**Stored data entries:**
*** Begin section ***

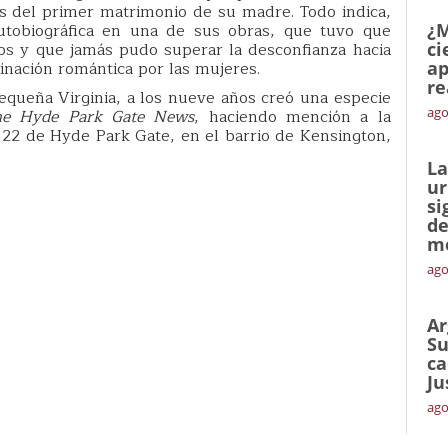
s del primer matrimonio de su madre. Todo indica,
autobiográfica en una de sus obras, que tuvo que
¿M
os y que jamás pudo superar la desconfianza hacia
ci
inación romántica por las mujeres.
ap
re
equeña Virginia, a los nueve años creó una especie
ago
he Hyde Park Gate News
, haciendo mención a la
o 22 de Hyde Park Gate, en el barrio de Kensington,
La
ur
si
de
me
ago
Ar
Su
ca
Ju
ago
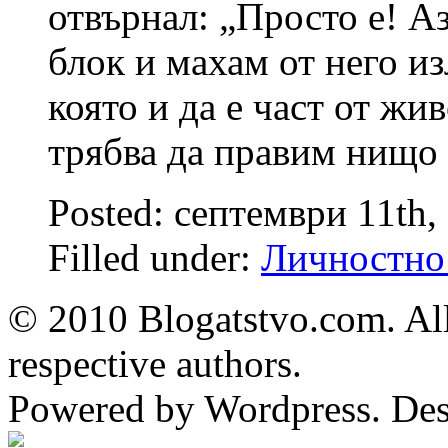
отвърнал: „Просто е! А
блок и махам от него из
която и да е част от ж
трябва да правим нищо
Posted: септември 11th,
Filled under:
Личностно 
© 2010 Blogatstvo.com. All
respective authors.
Powered by Wordpress. De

*** End section ***

**Task statement:** Begin at the first line of the records. Print every line through the one containing "която и да е част от ж" exactly, but skip the pictures.

**Solution for this exercise:**
s del primer matrimonio de su madre. Todo indica,
autobiográfica en una de sus obras, que tuvo que
¿M
os y que jamás pudo superar la desconfianza hacia
ci
inación romántica por las mujeres.
ap
re
equeña Virginia, a los nueve años creó una especie
ago
he Hyde Park Gate News
, haciendo mención a la
o 22 de Hyde Park Gate, en el barrio de Kensington,
La
ur
si
de
me
ago
Ar
Su
ca
Ju
ago
отвърнал: „Просто е! А
блок и махам от него из
която и да е част от ж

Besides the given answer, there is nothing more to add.